In this article from the Sacramento Bee, questions arise as to where Sacramento can place its “permanent” homeless tent city/shelter.
Some ask for it to be near the American River Parkway, which would be disastrous; continuing the habitat destruction, pollution, and related crime that has resulted from the long-term illegal camping in the Parkway.
Some have suggested—and it does sound more reasonable—that it be placed at Mather, which already has a homeless housing complex; and addressing the complaints that it would be too far from the homeless services, perhaps the service providers should also consider relocating there, as it would probably reduce their costs considerably and allow for the congregated array of the homeless and homeless services being advocated for by same.
An excerpt from the Bee article.
“Organizers of Sacramento's first "nomadic" winter shelter program declared it a success Tuesday and began soliciting donations and volunteers for next year.
“Many of those who slept and ate in churches during cold winter months will retreat to the outdoors, joining scattered tent communities, stirring complaints and trying to dodge citations from police and park rangers.
“Despite more than a year of protests, appeals and negotiations, the effort to establish a legal place for homeless people to sleep in Sacramento remains mired in controversy.
“The nonprofit group known as SafeGround Sacramento continues to talk with city leaders about establishing a homeless community that includes common areas with basic services, said Executive Director Steve Watters. But where that community might be is an open question.
"We need to find a place that is safe and politically acceptable," said Watters. "That's the reality of the process, and it's not easy. But I do feel we've got some really earnest work going on."
“Most of the first six locations presented to a study group led by Assistant City Manager Cassandra Jennings have been rejected for safety or other reasons, he said. New sites are being considered.

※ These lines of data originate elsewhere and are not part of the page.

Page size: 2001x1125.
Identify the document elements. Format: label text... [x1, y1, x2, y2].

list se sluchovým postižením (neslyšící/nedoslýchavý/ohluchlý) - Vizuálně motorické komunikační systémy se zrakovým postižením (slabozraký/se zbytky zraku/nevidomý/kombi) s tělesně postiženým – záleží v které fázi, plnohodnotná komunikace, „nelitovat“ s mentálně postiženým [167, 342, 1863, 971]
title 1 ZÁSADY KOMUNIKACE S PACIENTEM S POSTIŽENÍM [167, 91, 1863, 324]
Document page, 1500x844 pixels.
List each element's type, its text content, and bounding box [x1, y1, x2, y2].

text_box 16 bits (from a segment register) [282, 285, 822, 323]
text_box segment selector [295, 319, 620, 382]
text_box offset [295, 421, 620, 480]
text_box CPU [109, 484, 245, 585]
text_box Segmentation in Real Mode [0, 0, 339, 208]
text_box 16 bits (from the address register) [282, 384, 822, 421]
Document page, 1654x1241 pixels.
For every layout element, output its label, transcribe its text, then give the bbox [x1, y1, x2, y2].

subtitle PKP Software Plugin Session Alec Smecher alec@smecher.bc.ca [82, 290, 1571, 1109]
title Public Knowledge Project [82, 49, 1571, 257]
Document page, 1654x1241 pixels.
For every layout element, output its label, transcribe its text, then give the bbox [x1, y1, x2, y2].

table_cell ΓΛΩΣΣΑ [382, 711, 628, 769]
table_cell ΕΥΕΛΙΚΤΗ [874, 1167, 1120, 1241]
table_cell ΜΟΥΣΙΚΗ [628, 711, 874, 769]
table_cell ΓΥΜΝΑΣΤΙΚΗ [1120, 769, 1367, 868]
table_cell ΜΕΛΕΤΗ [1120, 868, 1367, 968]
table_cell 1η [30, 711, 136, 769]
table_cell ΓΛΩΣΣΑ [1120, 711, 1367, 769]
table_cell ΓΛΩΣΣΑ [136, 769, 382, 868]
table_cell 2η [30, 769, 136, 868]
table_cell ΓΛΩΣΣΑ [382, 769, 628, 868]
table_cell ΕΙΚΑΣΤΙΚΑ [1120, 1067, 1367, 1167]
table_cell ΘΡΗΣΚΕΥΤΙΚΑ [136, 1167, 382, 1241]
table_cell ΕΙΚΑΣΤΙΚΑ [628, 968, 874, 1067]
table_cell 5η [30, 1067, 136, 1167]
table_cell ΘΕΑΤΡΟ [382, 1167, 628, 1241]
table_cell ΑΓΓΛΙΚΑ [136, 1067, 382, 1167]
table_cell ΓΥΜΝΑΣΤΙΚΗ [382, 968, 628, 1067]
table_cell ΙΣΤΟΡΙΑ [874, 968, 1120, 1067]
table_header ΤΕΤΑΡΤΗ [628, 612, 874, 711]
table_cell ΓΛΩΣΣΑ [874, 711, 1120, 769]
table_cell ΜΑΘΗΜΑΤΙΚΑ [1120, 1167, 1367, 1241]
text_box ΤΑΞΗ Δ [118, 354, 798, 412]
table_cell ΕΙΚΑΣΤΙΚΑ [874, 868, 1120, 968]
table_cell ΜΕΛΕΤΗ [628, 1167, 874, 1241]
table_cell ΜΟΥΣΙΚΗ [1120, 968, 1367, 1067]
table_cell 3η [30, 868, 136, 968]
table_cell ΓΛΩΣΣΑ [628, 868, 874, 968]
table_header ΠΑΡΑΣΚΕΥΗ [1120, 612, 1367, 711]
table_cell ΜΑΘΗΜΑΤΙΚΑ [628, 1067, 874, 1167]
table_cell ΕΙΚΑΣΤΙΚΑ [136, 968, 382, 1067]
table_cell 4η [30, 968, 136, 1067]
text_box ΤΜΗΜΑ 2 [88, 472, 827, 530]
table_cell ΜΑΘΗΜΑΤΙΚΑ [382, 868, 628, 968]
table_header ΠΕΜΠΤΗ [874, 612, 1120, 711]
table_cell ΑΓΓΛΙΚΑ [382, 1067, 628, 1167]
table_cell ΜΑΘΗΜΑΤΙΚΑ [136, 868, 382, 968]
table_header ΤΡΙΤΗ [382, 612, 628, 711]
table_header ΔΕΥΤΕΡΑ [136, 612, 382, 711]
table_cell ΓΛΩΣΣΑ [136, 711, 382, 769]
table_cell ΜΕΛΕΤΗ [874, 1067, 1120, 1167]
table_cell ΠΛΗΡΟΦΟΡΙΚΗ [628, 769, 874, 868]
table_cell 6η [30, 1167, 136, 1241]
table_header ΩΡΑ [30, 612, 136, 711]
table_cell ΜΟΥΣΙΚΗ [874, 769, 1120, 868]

“Mayor Kevin Johnson said Tuesday that he remains committed to establishing a SafeGround community in Sacramento and is frustrated that hasn't happened. But council members appear wary of advocating for a project that likely would draw the ire of their constituents if it landed in their backyards.
“Watters has been meeting individually with council members, he said, and next week will take part in a workshop with Jennings' group.
“Seven to nine potential SafeGround sites will be on the table, he said. But the council will have the final vote on any such project, and most members of the panel so far have been circumspect.
“Councilman Jay Schenirer said he would back a SafeGround community in his district, which covers Curtis Park, Oak Park and a dozen other neighborhoods, if the project included services and programs designed to help lift people out of homelessness.
"I have told SafeGround, 'Look in my district,' " Schenirer said. "If we find a piece of property that meets the criteria, I would be more than willing to work with the neighborhood to make it happen."
“Watters declined to release a list of potential sites for the project but said that at least one is in Schenirer's district.
“SafeGround envisions a community that would serve 40 to 80 people in small cabins. It would be governed from within and prohibit drugs, alcohol and violence.
“Once a site is established, organizers estimate it would take 18 months to launch the community. Until then, they want the city to temporarily provide a piece of land near the American River parkway where people can sleep without police interference.”